Born on the Pembury Estate.
Building community infrastructure.
Coffee Afrik CIC started in 2018 with a coffee pot, a kitchen, and a radical belief, the people closest to the problem are closest to the solution. Today: 33 interconnected projects, 14,000+ people reached every year.
A movement born from community.
In 2018, siblings Abdirahim and Simeera Hassan opened a Crisis Cafe on the Pembury Estate in Hackney. A coffee pot, a kitchen, a garden, and a place to be heard. No referrals, no forms, no proof of need. Just a belief that the people closest to a problem are the people closest to its solution.
Abdirahim brought twenty years of community organising and campaigning on housing injustice. Simeera brought poetry, art, and the practice of holding women's space. Together they built what the area had been asking for: care that felt like family, not like services. Rooted in joy, in Islam, and in love.
What began as one cafe has grown into an ecosystem. Seven hubs across Hackney and Tower Hamlets. Youth leadership and women's healing. Fathers' spaces, health justice, housing justice, research and cultural organising. More than 14,000 people reached every year, with leadership recruited from the community first.
But Coffee Afrik was never meant to run hubs forever. The vision is devolution: building the relationships, knowledge and leadership that let communities govern, organise and shape their own futures. In 2024 the Hackney Women's Hub became the first to be fully devolved to community governance. More will follow. This is not a finished piece of work. It is a movement, still being built by the people it serves.

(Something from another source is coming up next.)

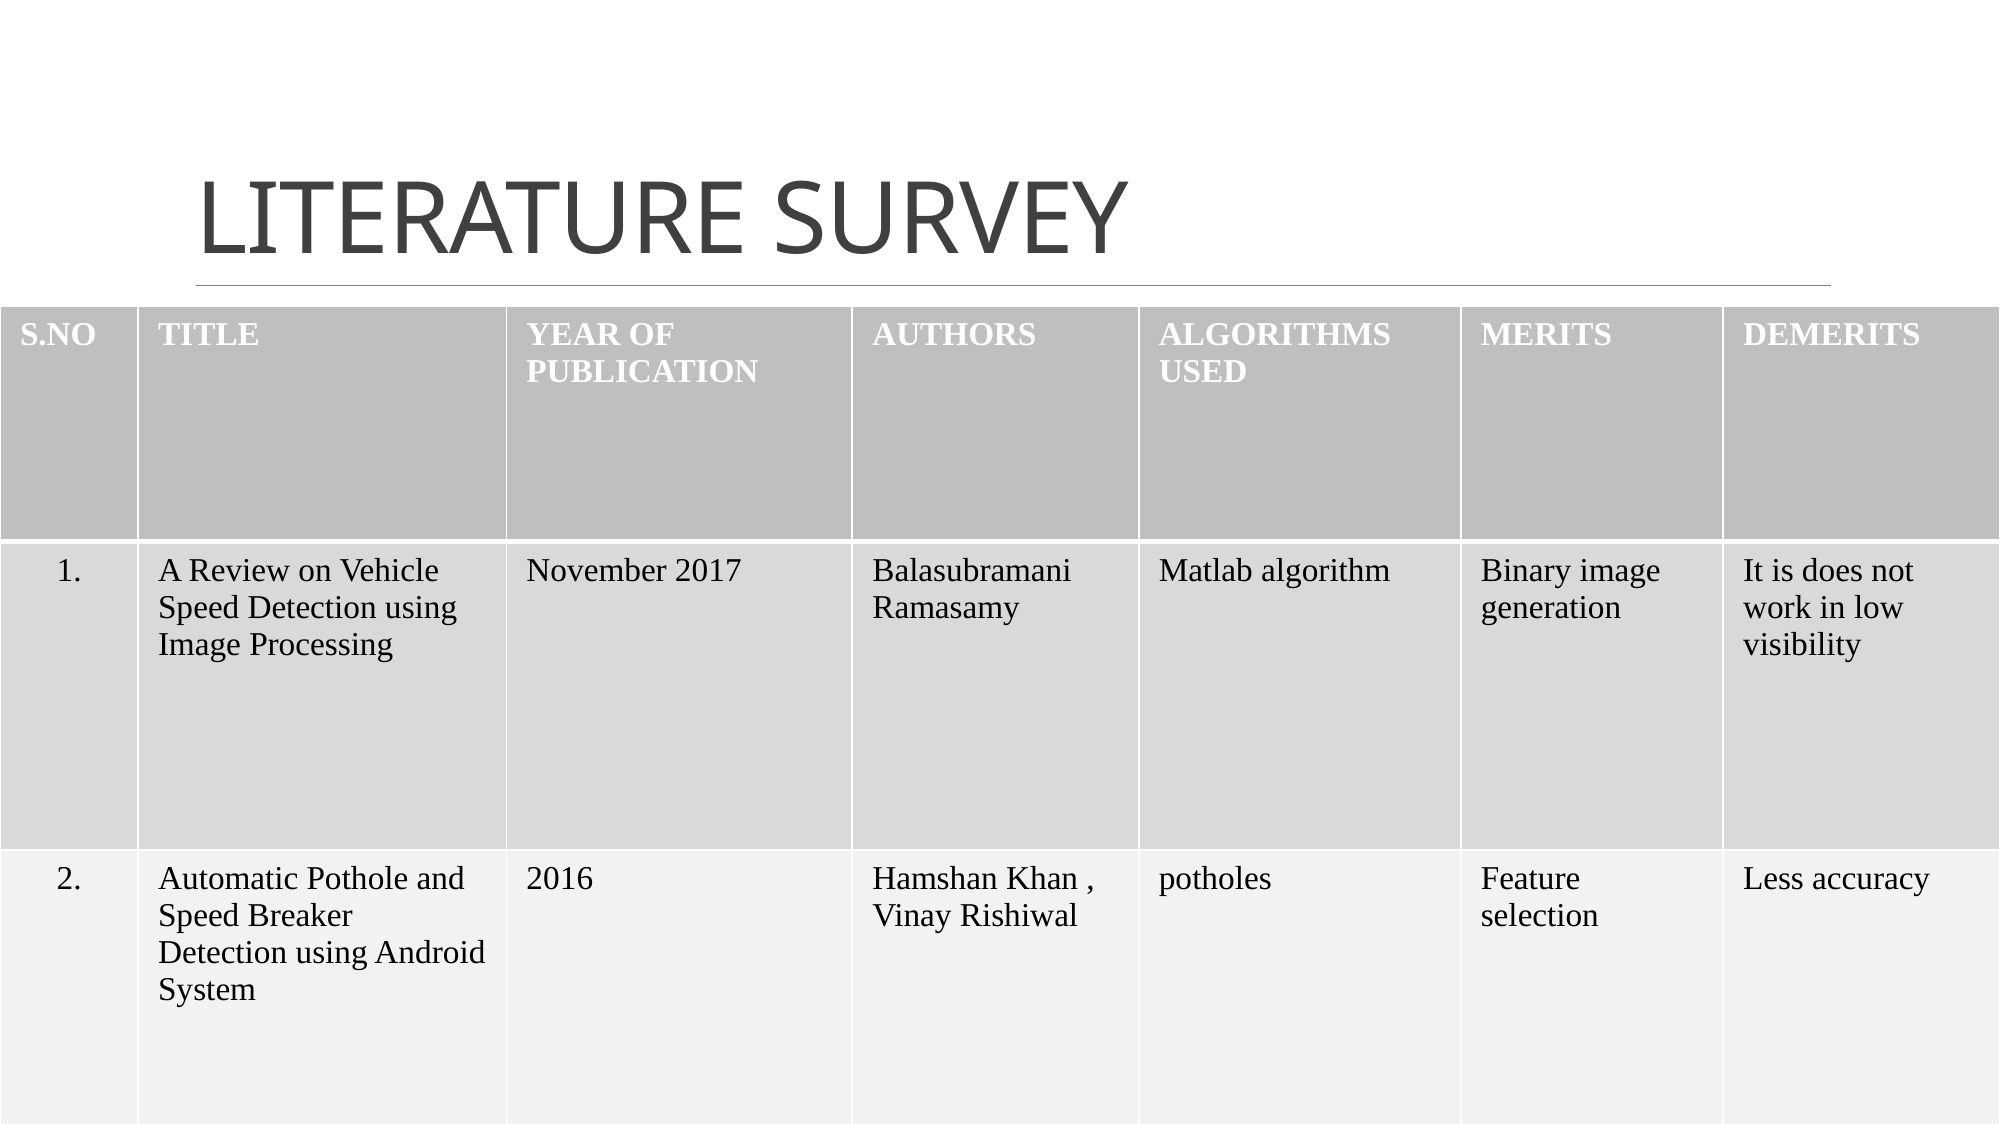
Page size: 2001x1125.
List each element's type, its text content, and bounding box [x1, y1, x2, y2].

Not spoken about. Spoken with.
When my family was going through a difficult time, Coffee Afrik didn't just offer support, they stood beside us. They took the time to understand what we needed and connected us to people who genuinely cared. That kindness gave us hope when we needed it most.

Retreat 2026
Community leadership circle, where the next chapter is written together.
Coffee Afrik didn't ask me to fit into their vision. They helped me discover my own. They gave me the confidence to speak, to organise and to stand beside others who are creating change. That confidence doesn't end when a programme finishes, it stays with you.

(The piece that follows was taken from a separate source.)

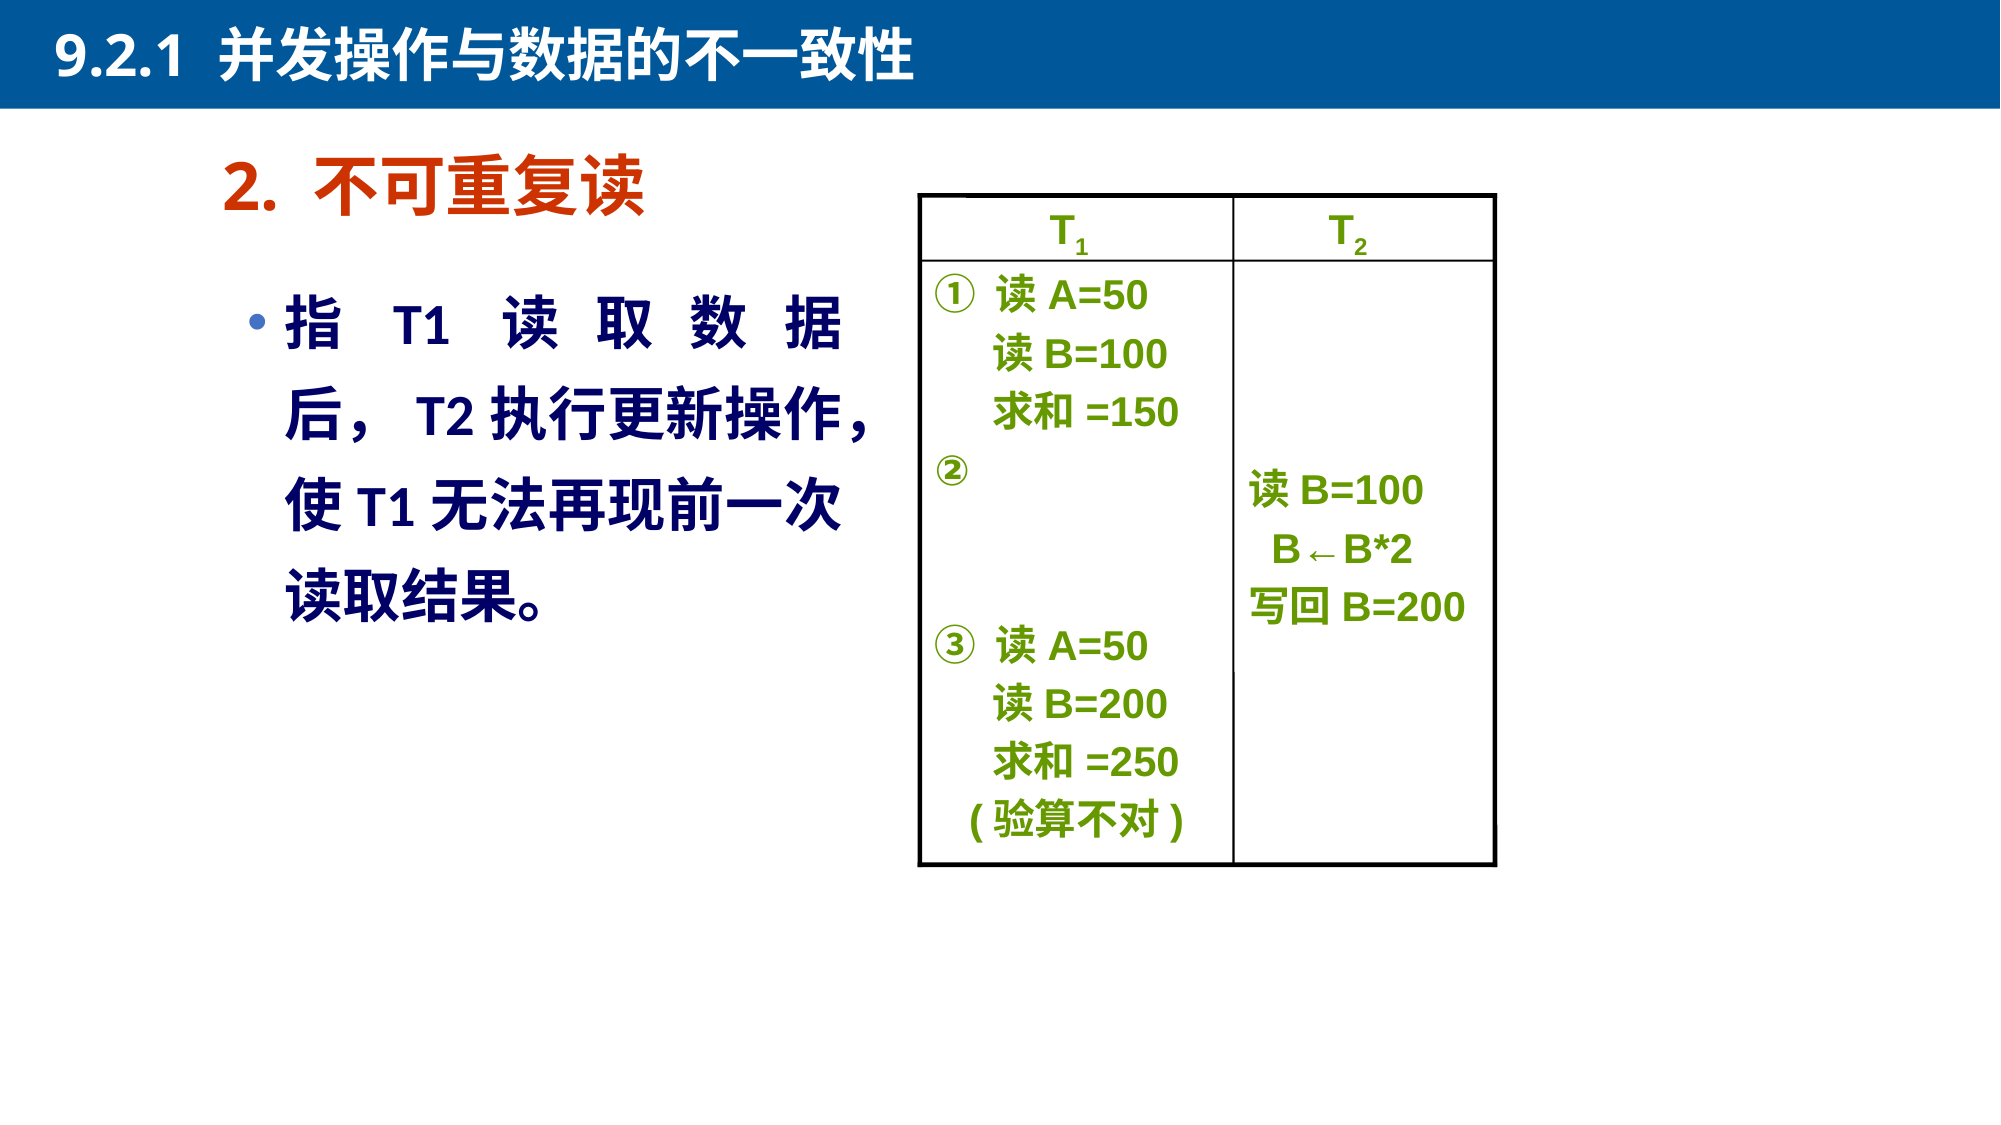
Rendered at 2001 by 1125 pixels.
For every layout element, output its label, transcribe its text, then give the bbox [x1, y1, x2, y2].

We speak with communities.
Not about them.
An ecosystem, not a portfolio.
Our 33 projects aren't a collection of services, they're an interconnected ecosystem of healing, leadership, learning, organising and care. Youth Hubs feed governance pathways. Health Justice connects to Housing Justice. Research informs organising. Each piece holds the others.
Community-owned infrastructure.
Coffee Afrik is no longer simply delivering projects. We are building national community infrastructure, the relationships, leadership, knowledge, healing spaces and collective capacity that allow communities to shape the policies, institutions and resources that affect their lives.
Lived experience as methodology.
People who have experienced housing injustice, mental health crises, structural inequality or harm from the drugs trade hold knowledge no training can replicate. That knowledge grounds our research, our advocacy and our care.
Power devolved is power kept.
The Hackney Women's Hub devolved to community governance in 2024. The Youth Accountability and Governance Board followed. Five paid Young Community Steward roles now share governance, accountability and leadership across the organisation. "I believe in revolution. I believe in devolution.", Abdirahim Hassan.
Eight years of good trouble.
Crisis Cafe opens
Abdirahim and Simeera Hassan launch Coffee Afrik on the Pembury Estate, Hackney. A community garden, a kitchen, and a place to be heard.
NHS partnership
Commissioned by East London NHS Foundation Trust. UK's first Somali peer-to-peer mental health pathway begins.
Lockdown response
Food parcels delivered to struggling families across Hackney and Tower Hamlets. The crisis cafe model proves itself under pressure.
Youth Hub launches
The Youth Hub opens at the Attlee Community Centre on Brick Lane. The busiest Black-led youth service in Tower Hamlets.
Women's Hubs
Two Women's Hubs, Hackney and Tower Hamlets, both designed and led by the women they serve.
National recognition
Abdirahim Hassan named BBC 1Xtra Future Figure. Coffee Afrik featured in the Big Issue, Sky News, Hyphen and the Hackney Gazette.
Power devolved
The Hackney Women's Hub becomes the first hub fully devolved to community governance. The Youth Accountability and Governance Board is established.
Cambridge Prize
Coffee Afrik wins the Cambridge Social Innovation Prize. Health Justice Programme scales across Tower Hamlets PCN 7 & 8, reaching 1,500+ residents.
Community infrastructure
33 interconnected projects across two Youth Hubs, two Women's Hubs, Health Justice, Housing Justice, Research, Artivism and Community Organising. 14,000+ people reached annually.
What we stand on.
Liberation
Freeing communities from cycles of trauma, institutional racism, and structural deprivation.
Healing
Restoration, reflection, recovery and collective care, intergenerational, cultural and spiritual.
Community Stewardship
Power devolved to community. Communities themselves hold the wisdom, leadership and solutions.
Lived Experience
Leadership from those who have walked the path. Communities as knowledge producers, not subjects.
Cultural Rootedness
Somali culture, Islamic faith, East African coffee traditions, the streets of East London, sources of strength, not difference.
Long-term. Community-led. Not finished.
Coffee Afrik isn't a finished piece of work. It's a movement being built by the communities it serves, and the direction is clear.
- Invest in women, girls, young people and families
The heart of the ecosystem. More Women's Hub cohorts, deeper youth pathways, family-facing programmes.
- Strengthen community leadership
More Young Community Stewards. More devolved hubs. More lived-experience leaders holding the pen.
- Expand the reach of the hubs
Additional boroughs, additional Hub sites, deeper reach into East London and nationally.
- Lived experience shaping research, policy and decision-making
Participatory research with QMUL and partners. Policy work rooted in community knowledge, not extracted from it.